From that moment, Pennebaker read and memorized as many Scriptures as he could. In 2003, the prison chaplain announced life principles seminars, a series that uses materials paid for by Light for the Lost. Intrigued, Pennebaker signed up. As he listened to Little Rock-based U.S. missionary and chaplain Bob C. Holyfield share about faith, Pennebaker realized his childhood experiences in church didn’t affect a life change. He made a new commitment to serve Jesus.

With his new life came the understanding that he needed to be a model prisoner, doing everything as unto the Lord.

“Whatever job you have in prison, you do it as though you are doing it for Jesus,” he says, citing Colossians 3:23-24. He began volunteering as an inmate counselor. Soon he garnered the warden’s notice, who went so far as to offer Pennebaker a position at his home: gardening, cleaning, and doing miscellaneous chores.

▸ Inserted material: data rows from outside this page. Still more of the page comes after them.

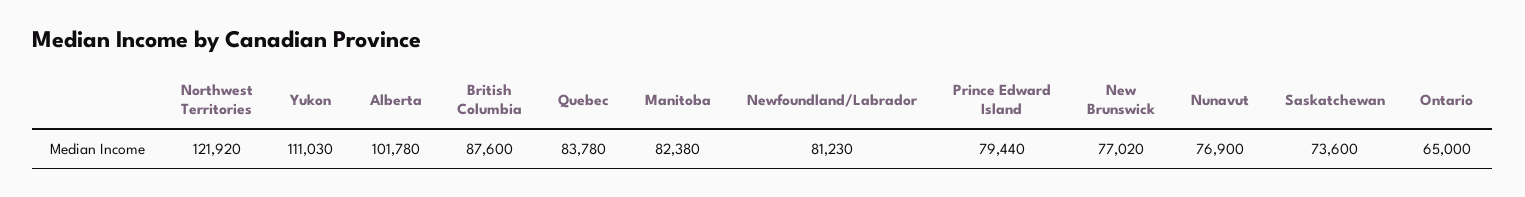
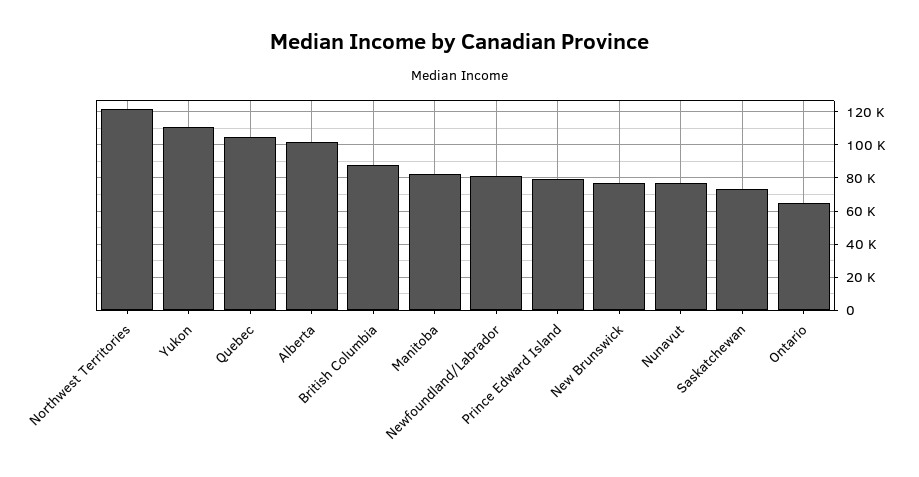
  {
    "Northwest Territories": 121920,
    "Yukon": 111030,
    "Alberta": 101780,
    "British Columbia": 87600,
-   "Quebec": 83780,
+   "Quebec": 105000,
    "Manitoba": 82380,
    "Newfoundland/Labrador": 81230,
    "Prince Edward Island": 79440,
    "New Brunswick": 77020,
    "Nunavut": 76900,
    "Saskatchewan": 73600,
    "Ontario": 65000
  }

“It was as much freedom as I could possibly have being a prisoner,” he says. Proving his trustworthiness, Pennebaker soon gained more liberty through work release furloughs.

During one of those furloughs, in October 2016, Holyfield invited Pennebaker to speak at Hattieville Family Worship Center, where Holyfield also pastored, more than two hours from Varner Unit.

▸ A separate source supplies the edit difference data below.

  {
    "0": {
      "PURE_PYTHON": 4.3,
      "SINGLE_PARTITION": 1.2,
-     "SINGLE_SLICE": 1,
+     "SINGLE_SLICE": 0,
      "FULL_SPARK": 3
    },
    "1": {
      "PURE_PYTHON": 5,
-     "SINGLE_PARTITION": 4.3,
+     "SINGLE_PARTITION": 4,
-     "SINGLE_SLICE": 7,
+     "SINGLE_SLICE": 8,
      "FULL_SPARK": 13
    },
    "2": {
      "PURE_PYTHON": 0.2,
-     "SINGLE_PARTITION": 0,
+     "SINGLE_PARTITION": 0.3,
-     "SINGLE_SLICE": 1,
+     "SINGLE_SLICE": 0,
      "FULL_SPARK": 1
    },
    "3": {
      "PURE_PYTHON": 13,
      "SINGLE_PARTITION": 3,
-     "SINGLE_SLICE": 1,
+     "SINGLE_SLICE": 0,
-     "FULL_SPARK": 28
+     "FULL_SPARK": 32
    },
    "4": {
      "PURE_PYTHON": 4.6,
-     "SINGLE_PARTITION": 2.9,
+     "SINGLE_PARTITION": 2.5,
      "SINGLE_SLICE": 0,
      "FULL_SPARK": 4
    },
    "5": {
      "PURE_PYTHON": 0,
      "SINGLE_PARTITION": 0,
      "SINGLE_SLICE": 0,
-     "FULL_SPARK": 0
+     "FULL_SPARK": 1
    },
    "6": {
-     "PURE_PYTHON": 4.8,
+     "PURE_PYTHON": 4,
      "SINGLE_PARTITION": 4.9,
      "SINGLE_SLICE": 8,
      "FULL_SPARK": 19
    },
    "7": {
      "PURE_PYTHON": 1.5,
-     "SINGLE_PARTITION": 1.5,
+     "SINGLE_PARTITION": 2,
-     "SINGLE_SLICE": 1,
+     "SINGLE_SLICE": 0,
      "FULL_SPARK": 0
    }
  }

“He has such a humble heart,” says Holyfield. “He’s like a walking Bible. He really knows God’s Word.”

On May 23, 2017, after serving 15 years of his 20-year sentence, Pennebaker was released from prison because of being a model inmate. As soon as he left Varner Unit, he moved to Hattieville to spend more time with his spiritual mentor, Holyfield, and to make Hattieville Family Worship Center his church home.

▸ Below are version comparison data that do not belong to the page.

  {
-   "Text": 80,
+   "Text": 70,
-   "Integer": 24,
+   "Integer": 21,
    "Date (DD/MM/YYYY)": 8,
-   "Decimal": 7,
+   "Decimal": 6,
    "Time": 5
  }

Once again God showed His faithfulness to Pennebaker. A church member, Edward Hamilton, owner of Hamilton Aggregates, offered Pennebaker a job at the local rock quarry. Pennebaker has kept up his unto-the-Lord work ethic he adopted in the penitentiary. After less than two years, he is now a supervisor at the quarry.

Life outside prison today is much different from before. Completely drug free, he has re-established a solid relationship with his two children, now in their 20s; he fills in teaching Sunday School and even preaching during weeks when new pastor Randall Ramsey is absent; and he occasionally travels with Holyfield, who is now a full-time U.S. missionary chaplain to prisons.

Pennebaker is also a newlywed. He married Rose Pennebaker, 38, whom he met at a service in 2016 when he first spoke at the church. They married in October 2017.

“The way he explains the Bible makes it click with me,” says Rose, who also is a former meth addict. “I wanted what he had.”

In January 2019, Pennebaker returned to prison to share the good news with the inmates at Tucker Unit, a medium-security facility. He’s adamant that no inmate is irredeemable.

“If God can’t change everybody, He can’t change anybody,” Pennebaker says. “I’m living proof that there is no such thing as a lost cause.”